Perfect plant combinations

This is the time of the year when I see and enjoy plant combinations in other people’s gardens, as well as my own, and in hanging baskets and plantings in the town and cities.

Photo: Hot red dahlia combines well with yellow of Rudbeckia fulgens and bidens.

Some plants just go together so well, like the proverbial horse and carriage. They seem to be just made to be in combination. Most great partnerships in the plant world depend on colour schemes, shape of plants and timing as well as similar needs.

I like to have a mix of tall, rather ethereal plants that seem to float in the air, high above their bases on tall stems; then I place frothier plants that seem to fill the space in between, in and around them. The combinations in my garden may not all be perfect, but they give me pleasure!

Alchemilla mollis or Lady’s Mantle is one of my all-time favourite frothy plants. It is only frothy, though, when it is in flower in summer, with its citrine-lemon flowers on long stems. Its foliage is good too, as it is a fresh, almost apple-green colour and individual leaves hold the dew. A few days ago I bought a bunch of alchemilla flowers combined with a deep, dark burgundy-coloured dahlia. It made me think that they would make a good partnership in the garden too.

 

   
 

Photo: Roadside stall purchase of a bunch of alchemilla flowers combined with a deep-purple dahlia.

 

Photo: The grass, Stipa tenuissima, is a good background for many plants including this dark-flowered dahlia.

One of my favourite combinations in the garden at the moment is the late summer-flowering Salvia bethelii ‘Involucrata’ with elongated bright pink flowers, and Echinacea. They both flower at above 45cm, the salvia with arching stems and the Echinacea on ram-rod straight stems.
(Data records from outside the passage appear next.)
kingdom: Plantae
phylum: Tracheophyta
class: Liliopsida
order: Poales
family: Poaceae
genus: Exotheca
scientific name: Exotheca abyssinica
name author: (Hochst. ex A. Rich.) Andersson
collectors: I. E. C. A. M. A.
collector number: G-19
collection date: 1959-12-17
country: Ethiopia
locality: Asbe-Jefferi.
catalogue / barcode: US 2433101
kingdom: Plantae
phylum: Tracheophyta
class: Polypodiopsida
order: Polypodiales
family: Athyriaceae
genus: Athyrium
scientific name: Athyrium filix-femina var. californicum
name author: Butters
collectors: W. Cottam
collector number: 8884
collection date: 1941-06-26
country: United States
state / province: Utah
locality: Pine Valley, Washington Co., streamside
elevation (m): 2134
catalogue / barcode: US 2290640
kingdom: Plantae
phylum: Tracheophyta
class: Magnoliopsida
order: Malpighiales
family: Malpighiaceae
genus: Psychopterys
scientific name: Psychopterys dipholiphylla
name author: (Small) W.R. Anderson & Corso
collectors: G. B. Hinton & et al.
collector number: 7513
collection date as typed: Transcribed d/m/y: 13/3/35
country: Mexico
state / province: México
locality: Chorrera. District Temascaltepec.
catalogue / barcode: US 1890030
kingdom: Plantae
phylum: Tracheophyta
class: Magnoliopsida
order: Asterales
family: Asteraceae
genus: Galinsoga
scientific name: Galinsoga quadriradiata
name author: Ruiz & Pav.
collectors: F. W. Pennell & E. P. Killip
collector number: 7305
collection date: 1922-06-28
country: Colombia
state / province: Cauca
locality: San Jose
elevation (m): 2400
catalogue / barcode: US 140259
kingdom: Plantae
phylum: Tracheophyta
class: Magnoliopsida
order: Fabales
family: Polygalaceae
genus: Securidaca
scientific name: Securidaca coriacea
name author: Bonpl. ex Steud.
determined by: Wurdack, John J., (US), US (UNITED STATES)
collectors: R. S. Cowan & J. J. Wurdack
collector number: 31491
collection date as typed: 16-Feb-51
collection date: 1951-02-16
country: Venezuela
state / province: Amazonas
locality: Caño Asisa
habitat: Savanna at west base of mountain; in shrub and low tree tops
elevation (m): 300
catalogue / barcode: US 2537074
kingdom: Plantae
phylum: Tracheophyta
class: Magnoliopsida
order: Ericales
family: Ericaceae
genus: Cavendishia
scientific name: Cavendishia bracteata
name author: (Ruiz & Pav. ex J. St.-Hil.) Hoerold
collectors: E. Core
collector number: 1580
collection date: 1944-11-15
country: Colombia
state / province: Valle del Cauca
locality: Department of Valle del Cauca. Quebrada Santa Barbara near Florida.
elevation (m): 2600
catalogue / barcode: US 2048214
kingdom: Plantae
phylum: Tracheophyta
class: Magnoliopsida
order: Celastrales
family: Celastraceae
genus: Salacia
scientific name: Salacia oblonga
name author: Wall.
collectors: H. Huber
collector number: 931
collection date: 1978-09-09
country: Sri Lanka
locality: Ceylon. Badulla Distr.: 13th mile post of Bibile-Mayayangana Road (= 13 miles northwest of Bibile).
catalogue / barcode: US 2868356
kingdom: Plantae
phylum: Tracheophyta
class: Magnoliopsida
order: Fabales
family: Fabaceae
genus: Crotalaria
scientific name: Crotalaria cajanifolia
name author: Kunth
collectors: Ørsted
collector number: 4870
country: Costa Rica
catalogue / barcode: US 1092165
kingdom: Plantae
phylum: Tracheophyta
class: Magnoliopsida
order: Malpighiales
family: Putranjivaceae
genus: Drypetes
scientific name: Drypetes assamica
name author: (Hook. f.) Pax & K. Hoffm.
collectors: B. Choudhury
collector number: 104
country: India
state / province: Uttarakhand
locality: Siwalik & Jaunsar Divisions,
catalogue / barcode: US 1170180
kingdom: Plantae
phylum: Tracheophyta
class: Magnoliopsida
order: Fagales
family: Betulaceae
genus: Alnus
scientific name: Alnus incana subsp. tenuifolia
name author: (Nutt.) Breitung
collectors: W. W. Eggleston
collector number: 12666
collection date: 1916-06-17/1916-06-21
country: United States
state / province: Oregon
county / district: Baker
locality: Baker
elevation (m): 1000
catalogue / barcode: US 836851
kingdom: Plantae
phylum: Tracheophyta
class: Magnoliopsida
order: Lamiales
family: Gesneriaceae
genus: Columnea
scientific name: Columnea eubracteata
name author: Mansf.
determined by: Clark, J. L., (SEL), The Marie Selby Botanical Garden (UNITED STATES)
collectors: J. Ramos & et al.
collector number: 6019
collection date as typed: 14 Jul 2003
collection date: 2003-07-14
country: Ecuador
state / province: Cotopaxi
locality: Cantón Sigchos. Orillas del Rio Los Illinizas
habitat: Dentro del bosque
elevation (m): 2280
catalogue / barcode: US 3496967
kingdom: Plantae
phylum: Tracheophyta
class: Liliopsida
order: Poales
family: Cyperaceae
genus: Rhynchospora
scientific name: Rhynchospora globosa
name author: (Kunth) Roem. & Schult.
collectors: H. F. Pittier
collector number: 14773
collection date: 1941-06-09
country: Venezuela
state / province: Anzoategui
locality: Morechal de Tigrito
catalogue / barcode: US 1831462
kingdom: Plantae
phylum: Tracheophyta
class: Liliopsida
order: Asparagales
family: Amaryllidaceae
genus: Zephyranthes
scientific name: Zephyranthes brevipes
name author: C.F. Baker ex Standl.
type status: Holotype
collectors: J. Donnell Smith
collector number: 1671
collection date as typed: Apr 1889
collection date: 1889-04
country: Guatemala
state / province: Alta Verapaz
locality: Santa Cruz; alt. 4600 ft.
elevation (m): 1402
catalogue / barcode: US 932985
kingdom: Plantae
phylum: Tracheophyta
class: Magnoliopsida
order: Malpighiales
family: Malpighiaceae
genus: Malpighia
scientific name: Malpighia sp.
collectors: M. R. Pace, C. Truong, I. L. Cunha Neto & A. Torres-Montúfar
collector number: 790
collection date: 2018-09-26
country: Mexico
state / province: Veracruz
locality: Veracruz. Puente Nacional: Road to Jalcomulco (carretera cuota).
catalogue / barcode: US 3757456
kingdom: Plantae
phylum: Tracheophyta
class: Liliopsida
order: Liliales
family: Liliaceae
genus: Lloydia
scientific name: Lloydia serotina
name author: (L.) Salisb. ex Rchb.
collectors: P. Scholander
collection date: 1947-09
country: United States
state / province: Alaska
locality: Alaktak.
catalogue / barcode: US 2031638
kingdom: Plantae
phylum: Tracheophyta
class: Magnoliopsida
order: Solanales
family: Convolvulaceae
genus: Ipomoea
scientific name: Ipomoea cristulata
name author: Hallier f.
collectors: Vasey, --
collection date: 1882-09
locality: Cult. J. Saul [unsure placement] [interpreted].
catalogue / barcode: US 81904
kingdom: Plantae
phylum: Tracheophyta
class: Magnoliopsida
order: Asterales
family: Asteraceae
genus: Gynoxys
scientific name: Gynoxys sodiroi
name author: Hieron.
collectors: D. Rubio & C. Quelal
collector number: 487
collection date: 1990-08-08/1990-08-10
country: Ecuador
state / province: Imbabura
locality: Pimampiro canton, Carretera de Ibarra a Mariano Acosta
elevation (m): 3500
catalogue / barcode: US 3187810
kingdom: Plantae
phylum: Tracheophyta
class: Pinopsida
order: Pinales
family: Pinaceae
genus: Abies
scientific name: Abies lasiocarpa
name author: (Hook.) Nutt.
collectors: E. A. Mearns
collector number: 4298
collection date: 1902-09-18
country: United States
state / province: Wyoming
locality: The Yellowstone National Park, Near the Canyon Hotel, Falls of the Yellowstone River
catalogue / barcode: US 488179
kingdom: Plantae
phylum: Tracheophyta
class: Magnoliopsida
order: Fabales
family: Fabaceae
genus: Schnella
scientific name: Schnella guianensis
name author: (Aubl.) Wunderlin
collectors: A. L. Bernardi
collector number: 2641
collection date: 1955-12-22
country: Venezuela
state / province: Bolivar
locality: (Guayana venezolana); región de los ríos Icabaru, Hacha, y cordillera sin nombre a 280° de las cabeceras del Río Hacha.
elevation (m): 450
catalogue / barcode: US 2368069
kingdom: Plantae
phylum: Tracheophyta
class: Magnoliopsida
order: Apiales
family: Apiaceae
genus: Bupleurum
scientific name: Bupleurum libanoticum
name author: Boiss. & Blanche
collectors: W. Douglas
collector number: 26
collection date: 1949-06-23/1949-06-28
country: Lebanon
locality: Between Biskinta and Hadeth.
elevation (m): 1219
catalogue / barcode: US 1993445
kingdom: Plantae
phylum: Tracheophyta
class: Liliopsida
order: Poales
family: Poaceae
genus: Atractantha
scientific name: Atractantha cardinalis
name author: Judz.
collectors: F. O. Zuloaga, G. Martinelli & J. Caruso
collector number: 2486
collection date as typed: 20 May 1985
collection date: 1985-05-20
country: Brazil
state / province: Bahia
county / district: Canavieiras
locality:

Their colours work well, they both enjoy full sun, and the soft fronds of the grass Stipa tenuissima makes a good foil for them both.

The grass, though, has got a bit big for the space and I have plans to lift it and divide it, to give the other plants a bit more air and light.

 

Photo: Salvia bethelii ‘Involucrata’ and Echinacea magnus are made to match.

 

Photo: Echinacea also looks good with Scabious atropurpurea ‘Ace of Spades’

Verbena bonariensis is the plant that you see everywhere in combinations as it is one of those high-flying plants. I have some of the tallest specimens of this at the moment, growing to about 2metres in height, as well as a lower-growing Verbena ‘Lollipop’. This goes well with the Eryngium ‘Jos Eyking’ and the two seem to support eachother.

   
 

Photo: A relatively low-growing Verbena ‘Lollipop’ with keeps company with Eryngium ‘Jos Eyking’.

 

Photo: Frothy plants make a good mass of colour. Here Ammi majus floats between two plants with lemon-yellow flowers and foliage and seems to hold them in suspension.

I have started to enjoy white flowers in the garden. Seedlings of Ammi majus, sown earlier in the year, have grown into a good show of white flowerheads and they offer a light foil to two of my favourite yellows. The yellow flowers of Patrinia scabiosifolia and the golden foliage of Agastache foeniculum ‘Golden Jubilee’ are cooled by the white flowers.

The Royal Horticultural Society published the revised and expanded Encyclopedia of Planting Combinations (978 1 84533 682 0, £25, Mitchell Beazley) earlier this year. It offers 4,000 achievable combinations… so a wealth of choice. This is a fountain of all knowledge and has given me food for thought about some of my plant partnerships.